Wojtek Sokolowski sokol at jhu.edu
Fri Apr 18 07:48:33 PDT 2003



> Wojtek suggested:
> "A belief that people will renouce "capitalism" (i.e. the way
> of life as they know it) for some abstract good (no matter
> how attractive) if they hear a magic word is a pipe dream.
> They will revolt or renounce only if
> (1) they cannot continue their way of life anymore, and (2)
> they think that an alternative for the better will cost them
> next to nothing."
>
> These are not independent of one another. If you cannot
> continue your way of life anymore, then you are forced, one
> way or another, to take on board the transition costs to a
> different way of life.

Not necessarily - one can REACT to change tryingto tunrn the clock back. The fascist movement or islamic fundamentalism are good examples. I think that the Russian revolutionaries were well aware of the possibility that the peasant masses can turned to be a reactionary rather than a revolutionary force, which is why they executed the tsar with his entire family - to deprive the reactionary road of its beacon.
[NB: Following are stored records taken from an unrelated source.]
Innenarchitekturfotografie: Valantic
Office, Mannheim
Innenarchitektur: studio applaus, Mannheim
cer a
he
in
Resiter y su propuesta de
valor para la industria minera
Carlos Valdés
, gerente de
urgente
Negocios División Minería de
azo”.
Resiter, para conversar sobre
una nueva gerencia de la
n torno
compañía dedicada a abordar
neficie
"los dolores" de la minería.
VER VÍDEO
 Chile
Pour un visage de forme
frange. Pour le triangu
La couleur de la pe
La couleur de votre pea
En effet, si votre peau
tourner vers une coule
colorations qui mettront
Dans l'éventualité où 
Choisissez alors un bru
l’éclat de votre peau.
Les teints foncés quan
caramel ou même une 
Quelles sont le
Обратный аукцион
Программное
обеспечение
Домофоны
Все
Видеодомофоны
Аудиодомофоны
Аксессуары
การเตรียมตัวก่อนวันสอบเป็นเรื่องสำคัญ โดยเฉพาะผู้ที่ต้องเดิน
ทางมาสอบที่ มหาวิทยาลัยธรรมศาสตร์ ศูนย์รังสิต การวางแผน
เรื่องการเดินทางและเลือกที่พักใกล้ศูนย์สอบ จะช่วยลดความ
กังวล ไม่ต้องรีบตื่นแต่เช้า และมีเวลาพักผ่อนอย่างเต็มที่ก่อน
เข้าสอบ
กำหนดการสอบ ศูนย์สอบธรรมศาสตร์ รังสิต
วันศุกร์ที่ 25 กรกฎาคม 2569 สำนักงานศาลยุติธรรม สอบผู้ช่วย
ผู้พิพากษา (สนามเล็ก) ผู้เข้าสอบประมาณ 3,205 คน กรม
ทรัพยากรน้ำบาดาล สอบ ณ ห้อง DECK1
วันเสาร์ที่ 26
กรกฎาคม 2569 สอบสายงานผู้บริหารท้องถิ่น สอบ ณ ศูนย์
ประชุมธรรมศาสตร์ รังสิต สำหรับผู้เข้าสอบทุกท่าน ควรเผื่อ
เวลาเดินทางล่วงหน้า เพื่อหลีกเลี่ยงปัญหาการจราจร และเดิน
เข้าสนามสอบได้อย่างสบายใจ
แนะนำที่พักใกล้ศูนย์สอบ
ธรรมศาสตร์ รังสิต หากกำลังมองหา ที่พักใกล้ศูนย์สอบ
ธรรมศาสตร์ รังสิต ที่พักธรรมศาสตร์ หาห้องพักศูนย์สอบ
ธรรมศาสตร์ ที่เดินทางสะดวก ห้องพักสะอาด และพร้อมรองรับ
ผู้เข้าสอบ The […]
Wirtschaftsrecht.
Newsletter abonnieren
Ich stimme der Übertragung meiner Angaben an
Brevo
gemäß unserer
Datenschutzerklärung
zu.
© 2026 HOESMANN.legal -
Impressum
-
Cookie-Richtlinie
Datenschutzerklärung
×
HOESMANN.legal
This is warmed-over Skocpol, anyway -
> why not just present her original argument (in simplified form)?

Because I do not think anyone "owns" an argument, especially one that has been around for a while in various versions (cf. Barrington Moore). Besides, I think that social sciences are turning into citology aka names dropping - which I absolutely despise, because it gives people who otherwise have nothing to say an aura of respectablility.


> (2) If we can identify that class, how do we foster the
> structures of cooperation BEFORE the emergence of a
> revolutionary situation that will make that class more able
> to act in a revolutionary situation?

I do not think that this is the most presing problem facing any meaningful social change in this country. Recruiting a bunch of riff raff to do the dirty work has never been a problem in this country - who said that he can hire half of the working class to kill the other half? Or that the best way to solve the race problem in this country is to let the Irish lynch the Negroes and then hang them for murder?

The problem is the lack of institutional and economic forces to sponsor such a change.